If he dared consult the history books on such nasty practices as ethnic cleansing and genocide, both applied with frightening effectiveness by the homicidal machinery of Nazi Germany, this might supply a clue to some of that symbolism.  A sad state for humanity’s standing is that eliminating and displacing races, tribes and national groups is common fare for empires and civilisations.  It is normally axiomatic that settlement implies conquest and subjugation and elimination.  But Minns is simple, bemoaning that protests with such “signs” must have a “bearing on either the culture, the temperature or even extreme actions within our community”.  By taking to the streets with chants, placards and the décor of demonstrations, “the organisers of these protests are unleashing forces they can’t control.”

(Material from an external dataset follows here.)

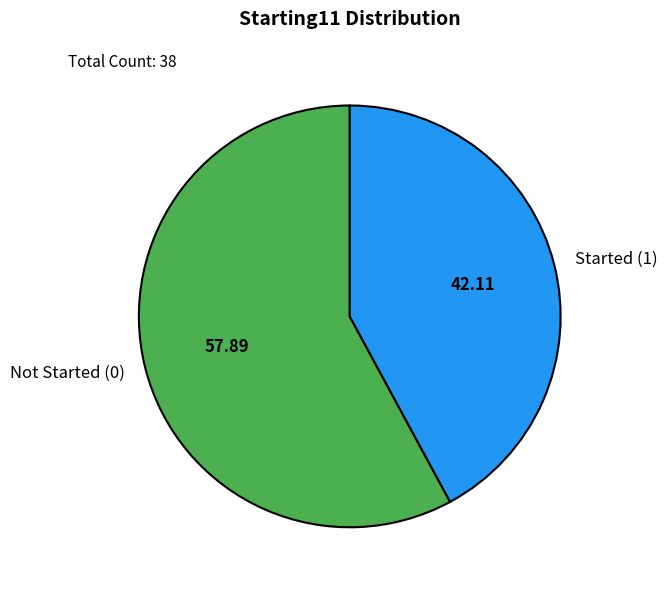

Do Not Started (0) and Started (1) together represent more than half of the pie?

Yes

Minns, it would seem, is on a mission against the language and conduct of undesirable protest.  He has already shown this in implementing anti-protest laws with a drunk’s enlivened enthusiasm.  Under respective Coalition and Labor governments, the state has become known for laws that have targeted climate change activism and, increasingly since 2023, those associated with the Palestinian cause.  He now seeks to give the NSW police commissioner powers to refuse applications for protests where a terrorism designation has been made under the Terrorism (Police Powers) Act 2002 (NSW).

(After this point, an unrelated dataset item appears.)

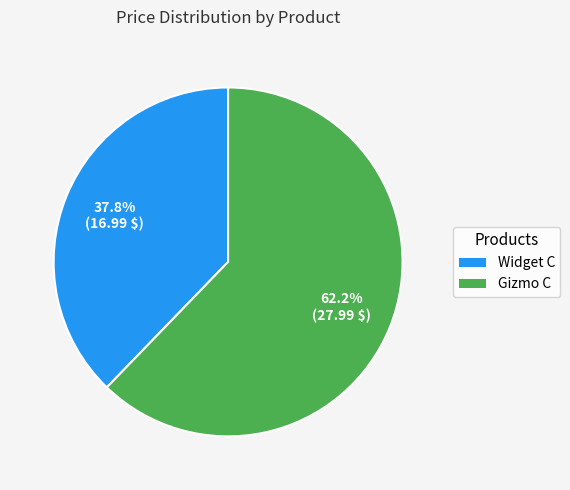

Is it true that Gizmo C is 62% of the pie?

True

The Terrorism and Other Legislation Amendment Bill 2025 (NSW) grants police powers to impose public assembly restrictions via a “public assembly restriction declaration” within 14 days of a terrorist incident, prohibiting protests for up to three months.   It also criminalises the display of “prohibited terrorist organisation symbols” without reasonable excuse.

Inevitably, the changes will imperil the welfare of the very people it seeks to protect while demonising those who genuinely seek change in policies through peaceful assembly.  It also undermines the very thing Minns and his colleagues fetishise: societal harmony.  Timothy Roberts, president of the NSW Council for Liberties, makes the self-evident point that, “Connecting the horrific events of the Bondi attack in any way with recent protests continues the harmful trend of conflating criticism of the actions of the government of Israel with antisemitism.”  In so doing, the Premier was undermining “the community harmony […] he is worried about.”

The legislative actions also mark Jews out as either objects of exceptional charity, or useful alibis for policymakers seeking an ever more repressive state.  “It places us Jews in the crosshairs,” reasons Michelle Berkon from Jews Against the Occupation.  “These laws are not about protecting Jews … they’re not even about protecting Israel.”  The notion of “Jewish safety” had been used to scapegoat “the millions of anti-racist Australians protesting genocide” while “using Jewish people as your human shields.”

The changes were passed by the Upper House in the early morning of Christmas Eve and are set to be approved by the Lower House without fuss.  The fuss will come in the form of a constitutional challenge from the Palestine Action Group, Jews Against the Occupation and the First Nations-led Blak Caucus in the new year.  The addition of the last group shows that cumbrous indiscriminate laws can have telling results.  Representative Lizzie Jarrett summed up the sentiment: “It would really be a kick in the face to this conversation that the government keeps having with us about reconciliation, closing the gap, and putting the realities of First Nations people on the table.”  Minns would do well to learn a thing or two about that particular history of settlement, one replete with ethnic cleansing, dispossession and genocide.